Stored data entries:
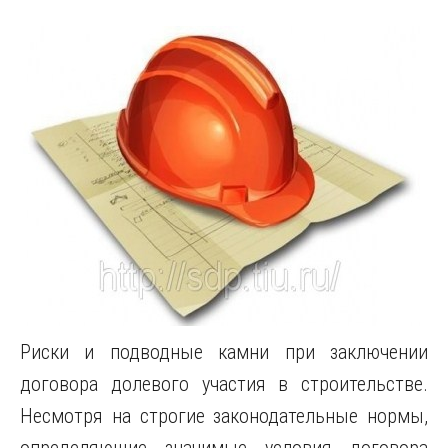
Риски и подводные камни при заключении
договора долевого участия в строительстве.
Несмотря на строгие законодательные нормы,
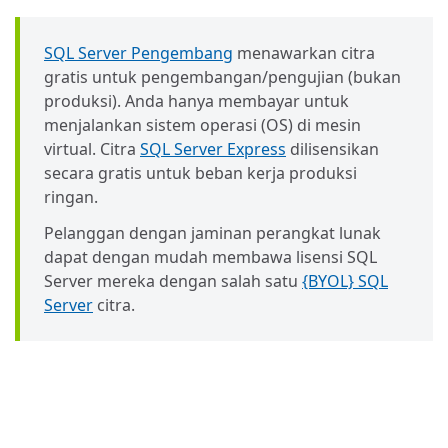
SQL Server Pengembang
menawarkan citra
gratis untuk pengembangan/pengujian (bukan
produksi). Anda hanya membayar untuk
menjalankan sistem operasi (OS) di mesin
virtual. Citra
SQL Server Express
dilisensikan
secara gratis untuk beban kerja produksi
ringan.
Pelanggan dengan jaminan perangkat lunak
dapat dengan mudah membawa lisensi SQL
Server mereka dengan salah satu
{BYOL} SQL
Server
citra.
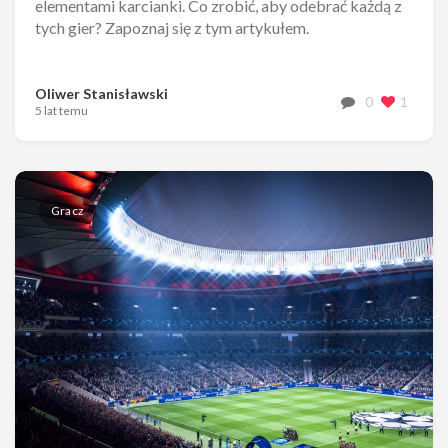
elementami karcianki. Co zrobić, aby odebrać każdą z
tych gier? Zapoznaj się z tym artykułem.
Oliwer Stanisławski
0
1
5 lat temu
Gracz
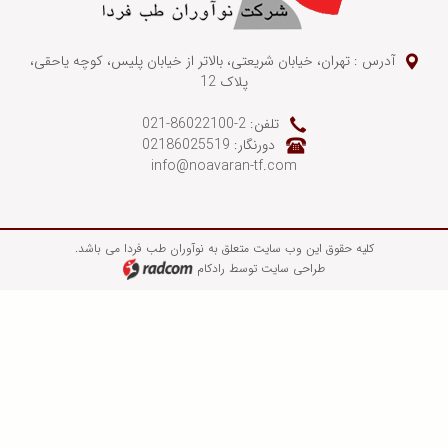
آدرس : تهران، خیابان شریعتی، بالاتر از خیابان پلیس، کوچه یاحقی،
پلاک 12
تلفن: 2-86022100-021
دورنگار: 02186025519
info@noavaran-tf.com
کلیه حقوق این وب سایت متعلق به نوآوران طب فردا می باشد.
طراحی سایت
توسط
رادکام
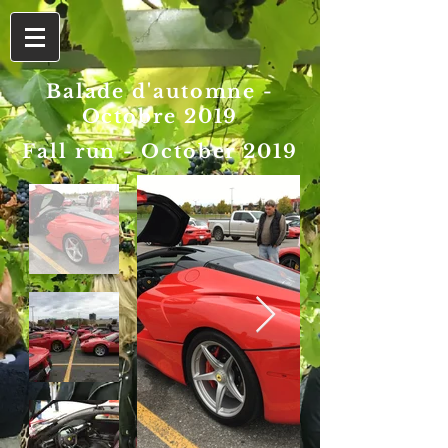
Balade d'automne -
Octobre 2019
Fall run - October 2019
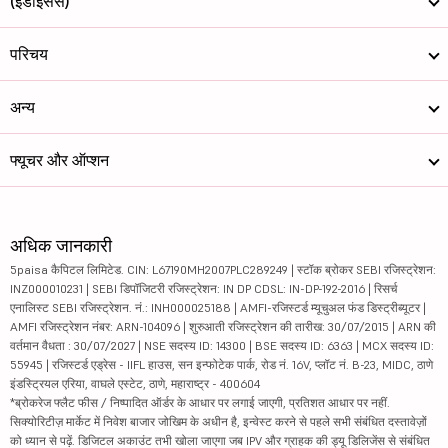
(इंडाइसेस)
परिचय
अन्य
फ्यूचर और ऑप्शन
अधिक जानकारी
5paisa कैपिटल लिमिटेड. CIN: L67190MH2007PLC289249 | स्टॉक ब्रोकर SEBI रजिस्ट्रेशन:
INZ000010231 | SEBI डिपॉजिटरी रजिस्ट्रेशन: IN DP CDSL: IN-DP-192-2016 | रिसर्च
एनालिस्ट SEBI रजिस्ट्रेशन. नं.: INH000025188 | AMFI-रजिस्टर्ड म्यूचुअल फंड डिस्ट्रीब्यूटर |
AMFI रजिस्ट्रेशन नंबर: ARN-104096 | शुरुआती रजिस्ट्रेशन की तारीख: 30/07/2015 | ARN की
वर्तमान वैधता : 30/07/2027 | NSE सदस्य ID: 14300 | BSE सदस्य ID: 6363 | MCX सदस्य ID:
55945 | रजिस्टर्ड एड्रेस - IIFL हाउस, सन इन्फोटेक पार्क, रोड नं. 16V, प्लॉट नं. B-23, MIDC, ठाणे
इंडस्ट्रियल एरिया, वाघले एस्टेट, ठाणे, महाराष्ट्र - 400604
*ब्रोकरेज फ्लैट फीस / निष्पादित ऑर्डर के आधार पर लगाई जाएगी, प्रतिशत आधार पर नहीं.
सिक्योरिटीज़ मार्केट में निवेश बाजार जोखिम के अधीन है, इन्वेस्ट करने से पहले सभी संबंधित दस्तावेज़ों
को ध्यान से पढ़ें. डिजिटल अकाउंट तभी खोला जाएगा जब IPV और ग्राहक की ड्यू डिलिजेंस से संबंधित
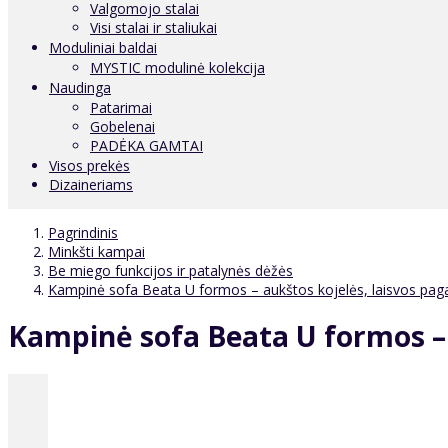
Valgomojo stalai
Visi stalai ir staliukai
Moduliniai baldai
MYSTIC modulinė kolekcija
Naudinga
Patarimai
Gobelenai
PADĖKA GAMTAI
Visos prekės
Dizaineriams
Pagrindinis
Minkšti kampai
Be miego funkcijos ir patalynės dėžės
Kampinė sofa Beata U formos – aukštos kojelės, laisvos pagal
Kampinė sofa Beata U formos – a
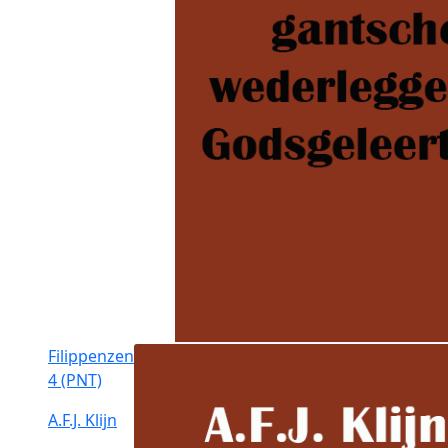
Filippenzen
4 (PNT)
A.F.J. Klijn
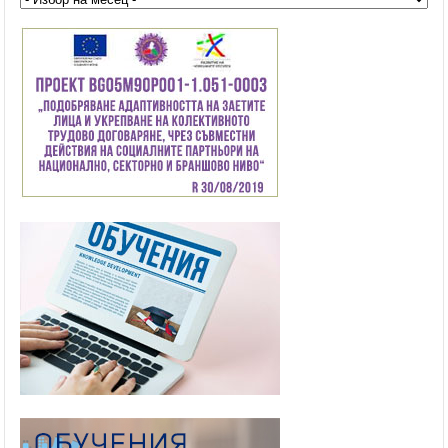
на
публикациите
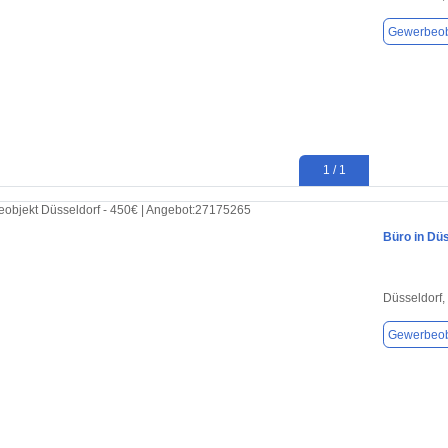
Gewerbeob
1 / 1
Büro in Düs
Düsseldorf,
Gewerbeob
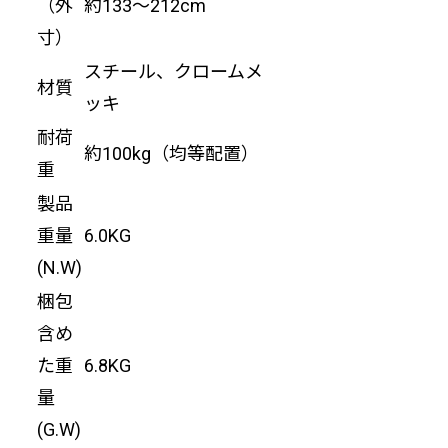
（外
約133〜212cm
寸）
スチール、クロームメ
材質
ッキ
耐荷
約100kg（均等配置）
重
製品
重量
6.0KG
(N.W)
梱包
含め
た重
6.8KG
量
(G.W)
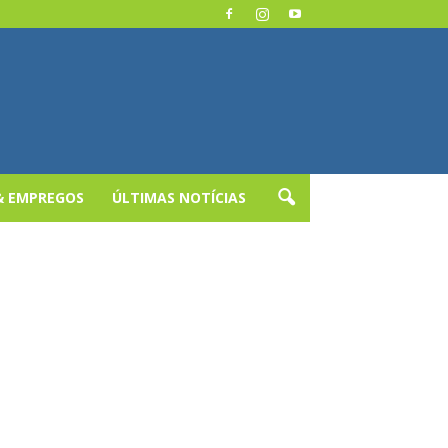
& EMPREGOS
ÚLTIMAS NOTÍCIAS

#### YOUR OBJECTIVE
Print every line of text from all the records word for word, leaving out the pictures.

#### RESPONSE TO THE EXERCISE
Риски и подводные камни при заключении
договора долевого участия в строительстве.
Несмотря на строгие законодательные нормы,
SQL Server Pengembang
menawarkan citra
gratis untuk pengembangan/pengujian (bukan
produksi). Anda hanya membayar untuk
menjalankan sistem operasi (OS) di mesin
virtual. Citra
SQL Server Express
dilisensikan
secara gratis untuk beban kerja produksi
ringan.
Pelanggan dengan jaminan perangkat lunak
dapat dengan mudah membawa lisensi SQL
Server mereka dengan salah satu
{BYOL} SQL
Server
citra.
elementami karcianki. Co zrobić, aby odebrać każdą z
tych gier? Zapoznaj się z tym artykułem.
Oliwer Stanisławski
0
1
5 lat temu
Gracz
آدرس : تهران، خیابان شریعتی، بالاتر از خیابان پلیس، کوچه یاحقی،
پلاک 12
تلفن: 2-86022100-021
دورنگار: 02186025519
info@noavaran-tf.com
کلیه حقوق این وب سایت متعلق به نوآوران طب فردا می باشد.
طراحی سایت
توسط
رادکام
Balade d'automne -
Octobre 2019
Fall run - October 2019
(इंडाइसेस)
परिचय
अन्य
फ्यूचर और ऑप्शन
अधिक जानकारी
5paisa कैपिटल लिमिटेड. CIN: L67190MH2007PLC289249 | स्टॉक ब्रोकर SEBI रजिस्ट्रेशन:
INZ000010231 | SEBI डिपॉजिटरी रजिस्ट्रेशन: IN DP CDSL: IN-DP-192-2016 | रिसर्च
एनालिस्ट SEBI रजिस्ट्रेशन. नं.: INH000025188 | AMFI-रजिस्टर्ड म्यूचुअल फंड डिस्ट्रीब्यूटर |
AMFI रजिस्ट्रेशन नंबर: ARN-104096 | शुरुआती रजिस्ट्रेशन की तारीख: 30/07/2015 | ARN की
वर्तमान वैधता : 30/07/2027 | NSE सदस्य ID: 14300 | BSE सदस्य ID: 6363 | MCX सदस्य ID:
55945 | रजिस्टर्ड एड्रेस - IIFL हाउस, सन इन्फोटेक पार्क, रोड नं. 16V, प्लॉट नं. B-23, MIDC, ठाणे
इंडस्ट्रियल एरिया, वाघले एस्टेट, ठाणे, महाराष्ट्र - 400604
*ब्रोकरेज फ्लैट फीस / निष्पादित ऑर्डर के आधार पर लगाई जाएगी, प्रतिशत आधार पर नहीं.
सिक्योरिटीज़ मार्केट में निवेश बाजार जोखिम के अधीन है, इन्वेस्ट करने से पहले सभी संबंधित दस्तावेज़ों
को ध्यान से पढ़ें. डिजिटल अकाउंट तभी खोला जाएगा जब IPV और ग्राहक की ड्यू डिलिजेंस से संबंधित
Valgomojo stalai
Visi stalai ir staliukai
Moduliniai baldai
MYSTIC modulinė kolekcija
Naudinga
Patarimai
Gobelenai
PADĖKA GAMTAI
Visos prekės
Dizaineriams
Pagrindinis
Minkšti kampai
Be miego funkcijos ir patalynės dėžės
Kampinė sofa Beata U formos – aukštos kojelės, laisvos pagal
Kampinė sofa Beata U formos – a
Filippenzen
4 (PNT)
A.F.J. Klijn
на
публикациите
Gewerbeob
1 / 1
Büro in Düs
Düsseldorf,
Gewerbeob
（外
約133〜212cm
寸）
スチール、クロームメ
材質
ッキ
耐荷
約100kg（均等配置）
重
製品
重量
6.0KG
(N.W)
梱包
含め
た重
6.8KG
量
(G.W)
& EMPREGOS
ÚLTIMAS NOTÍCIAS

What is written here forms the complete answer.